DFT study of molecular probe release process of Ln-DOTA (Eu, Gd, Tb) ester complexes

Context Ln DOTA has been proven to have important application value in clinical medicine schools. Recently, there have been experimental reports on its probe hydrolysis release process. In order to clarify the specific micro reaction mechanism and the influencing factors of hydrolysis activity, this paper uses computational chemistry methods to systematically calculate and investigate the release reaction mechanism and hydrolytic activity of lanthanide ester complexes Ln-DOTA molecular probes under alkaline conditions. Different alcohol-based substituents NB, NI, Bn and lanthanide metal centers (Ln = Eu, Gd, Tb) were selected as reactants to complete the calculation research under the corresponding experimental conditions. The calculated results showed that this reaction includes three possible steps: the nucleophilic attack of the ester carbon atom, the dissociation of the alcohol group the ester bond, and the hydrogen transfer to the alcohol group, and finally the release process is completed to obtain the DOTA product. The activation energies are low (G < 5.75 kcal/mol) and the lanthanide metal center and different substituents have influence, but minor changes do not have a significant effect on the reaction mechanism and activity, indicating that it is easy to accomplish the hydrolytic release of lanthanide complexes under the existing mild experimental conditions, which is consistent with the results of experimental research.
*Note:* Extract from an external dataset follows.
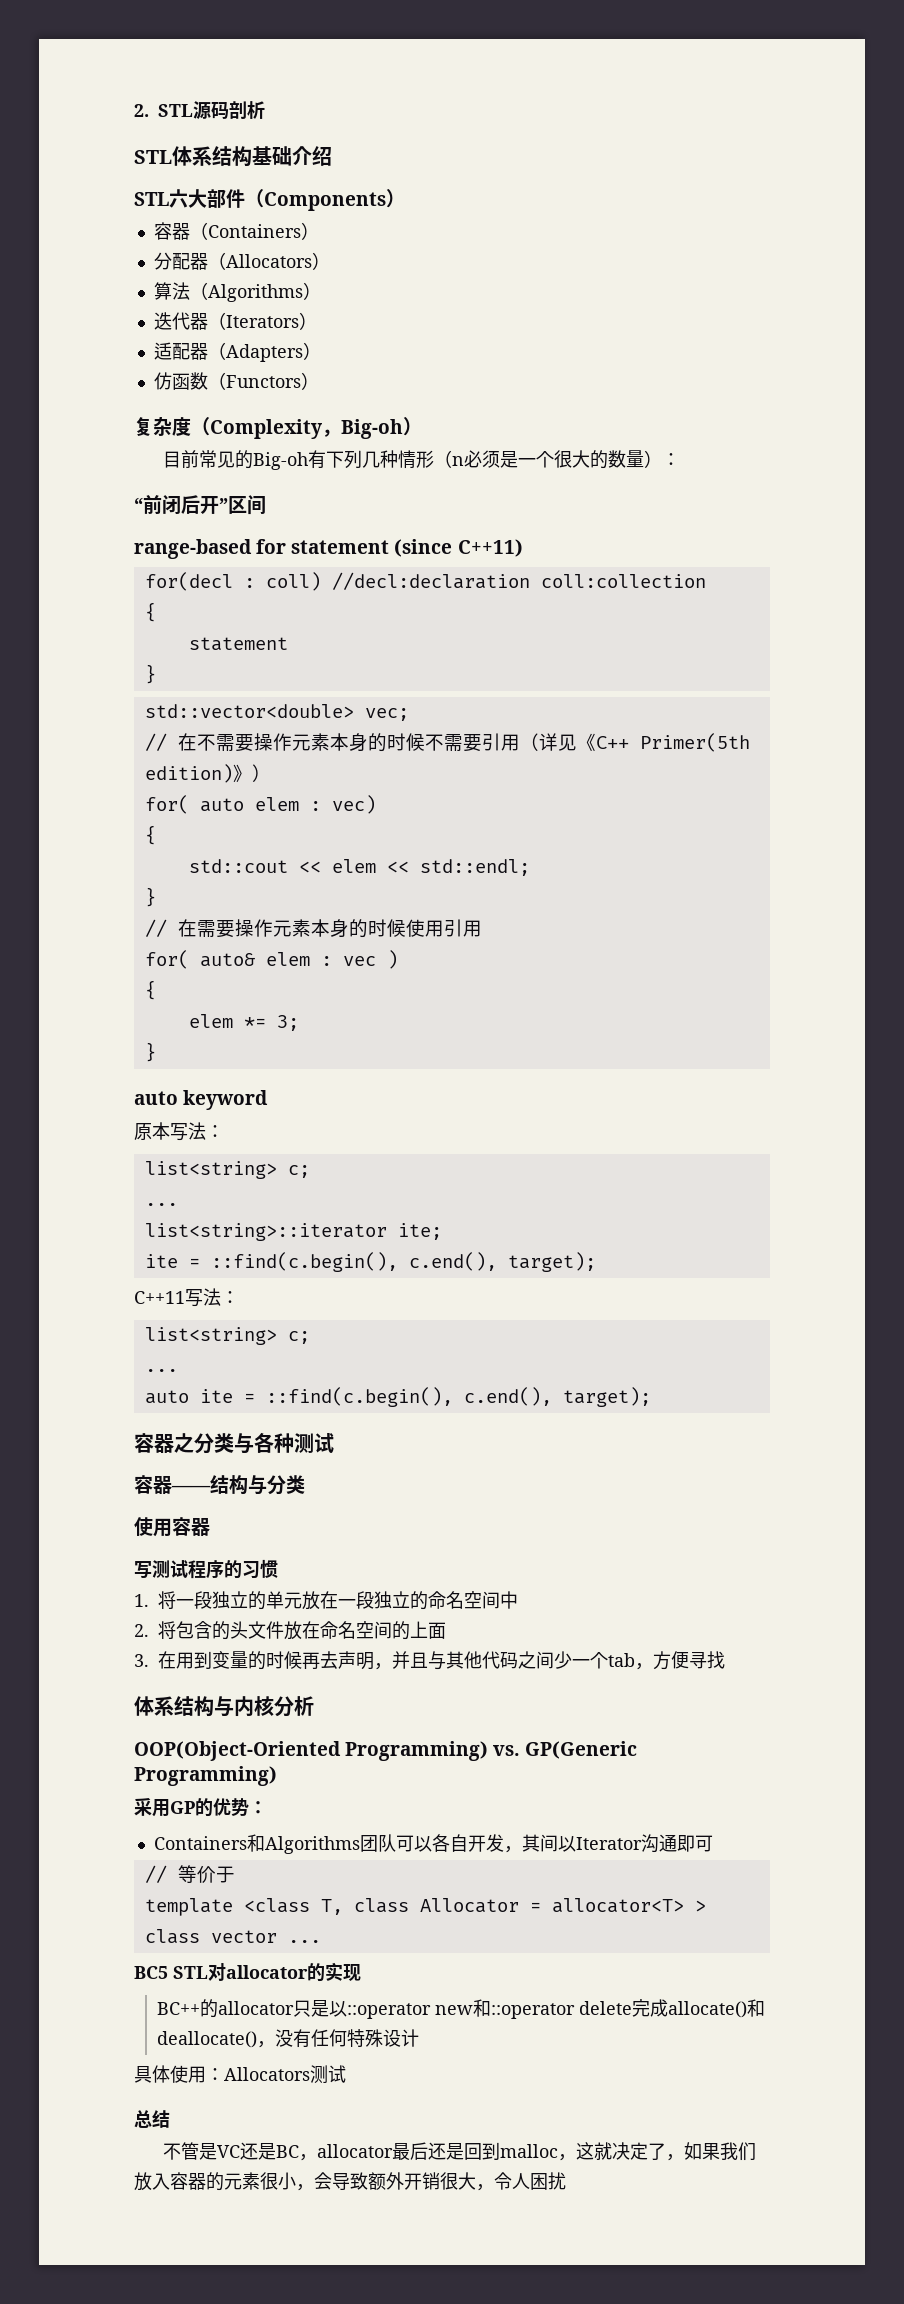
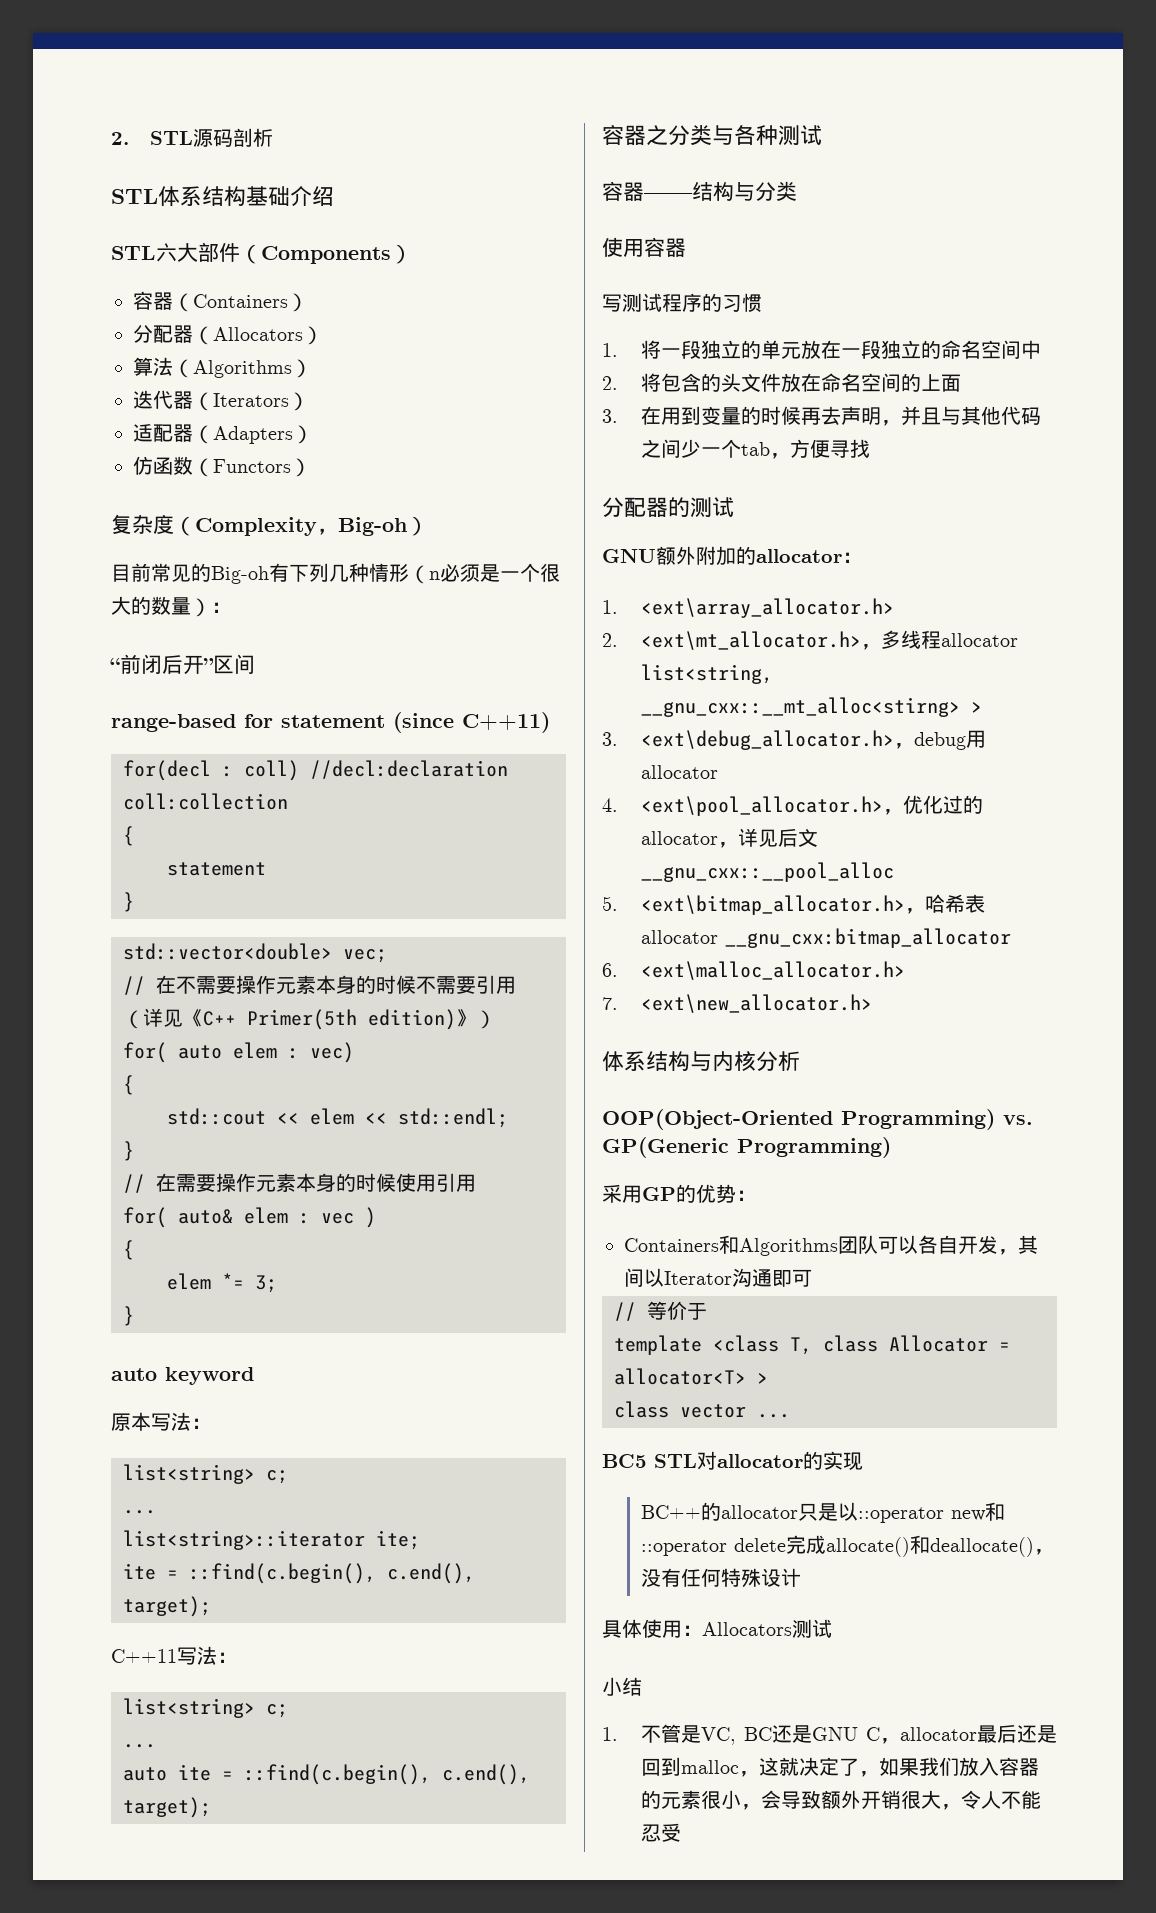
(725, 1660) none -> [602,497,734,518] [602,546,862,566] [602,598,894,618] [602,630,1018,650] [640,664,773,684] [640,697,982,717] [602,730,986,750] [640,765,718,779] [602,795,983,816] [640,828,818,848] [640,862,894,882] [602,894,985,915] [640,928,1011,948] [602,961,905,980] [602,994,872,1013] // 分配器的测试 // GNU额外附加的allocator： // 1. <ext\array_allocator.h> // 2. <ext\mt_allocator.h>，多线程allocator list<string, __gnu_cxx::__mt_alloc<stirng> > // 3. <ext\debug_allocator.h>，debug用allocator // 4. <ext\pool_allocator.h>，优化过的allocator，详见后文__gnu_cxx::__pool_alloc // 5. <ext\bitmap_allocator.h>，哈希表allocator __gnu_cxx:bitmap_allocator // 6. <ext\malloc_allocator.h> // 7. <ext\new_allocator.h>
[134,2110,152,2128] 总 -> [602,1677,622,1696] 小
[162,2142,299,2160] 不管是VC还是BC -> [602,1724,880,1745] 1.不管是VC, BC还是GNU C
[530,2172,566,2190] 困扰 -> [1000,1790,1041,1809] [640,1823,681,1842] 不能忍受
Meanwhile, the computational research also provides important basis for further exploring the mechanism of such reactions. Methods The geometry optimization and electronic properties calculations based on density functional theory were performed using the PBE1PBE method. All the theoretical calculations in this work were performed using the Gaussian 09 software. The lanthanide atoms Eu, Gd, and Tb are calculated using effective core pseudopotentials (RECPs) with 52–54 core electrons, while other atoms are selected from the 6-311G (d, p) basis group. Accurate free energy calculations were performed using the SMD solvent model at the PBE0/def2TZVP theoretical level.